◆ **Aufgabe**: Fassen Sie den Absatz der Rezension, der mit „Am großartigsten gelingt“ beginnt, als kurze Stichpunktliste zusammen und behalten Sie dabei seine wichtigsten Aussagen bei.

◆ **Vorliegender Text**:
══════

Am großartigsten gelingt diese ergreifende Distanzlosigkeit im schier überragenden ‚Exodus‚, einer knapp zehnminütigen Verbundenheitsbekundung an Eltern, die den Verlust eines Kindes betrauern müssen. Von den tragischen Todesfällen in den Leben von Nick Cave („Got in my taxi and I learned Nick Cave’s son died/ The news hit me like a bus into a hill/ Cause once at the K-west hotel/ I met him and his son, they were standing across the hall/ I mentioned to him how we both played Hultsfred in 1997/ I don’t believe in God, but sometimes I hope there’s Heaven„) bis Mike Tyson („I remember seeing ‚Mike Tyson: Undisputed Truth’/He spoke about the passing of his daughter Exodus, and how he joined „The Bereaved Parents Group.“/He knew when he arrived at her bed/That he was not alone/ Because the parents of the other children embraced him/ And they cried in the hospital„) ausgehend begegnen wir bekannten Kozelek-Familienmitgliedern wie Carissa, vereint in einem gospelhaften Sog der Trauer: „The loss of a child is something no parent is prepared/ The loss of a child is simply unfair/ For all bereaved parents – I send you my love„. Das von Alan Sparhawk, Mimi Parker, Rachel Goswell dahinter aufgebaute Klangmeer entwickelt sich dann zum wohligen Trostplaster in allerbester Low-Tradition. Endlich nimmt Kozelek nicht mehr nur mit, sondern geht auch wieder ohne Pathos unter die Haut.

══════

[Extrahierte Dateneinträge]
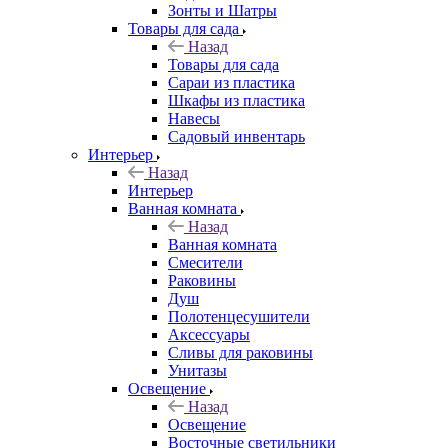
Зонты и Шатры
Товары для сада
Назад
Товары для сада
Сараи из пластика
Шкафы из пластика
Навесы
Садовый инвентарь
Интерьер
Назад
Интерьер
Ванная комната
Назад
Ванная комната
Смесители
Раковины
Душ
Полотенцесушители
Аксессуары
Сливы для раковины
Унитазы
Освещение
Назад
Освещение
Восточные светильники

══════

◆ **Lösung**:
- „Exodus“ ist ein knapp zehnminütiges Stück und gilt als Höhepunkt. Es bekundet Verbundenheit mit Eltern, die um ein Kind trauern.
- Ausgangspunkt sind Todesfälle im Leben von Nick Cave (sein Sohn) und Mike Tyson (seine Tochter Exodus).
- Bekannte Figuren aus Kozeleks Familie wie Carissa treten auf, vereint in einem gospelhaften Sog der Trauer.
- Alan Sparhawk, Mimi Parker und Rachel Goswell bauen ein Klangmeer auf, das zu einem tröstenden Pflaster in bester Low-Tradition wird.
- Kozelek berührt endlich wieder ohne Pathos.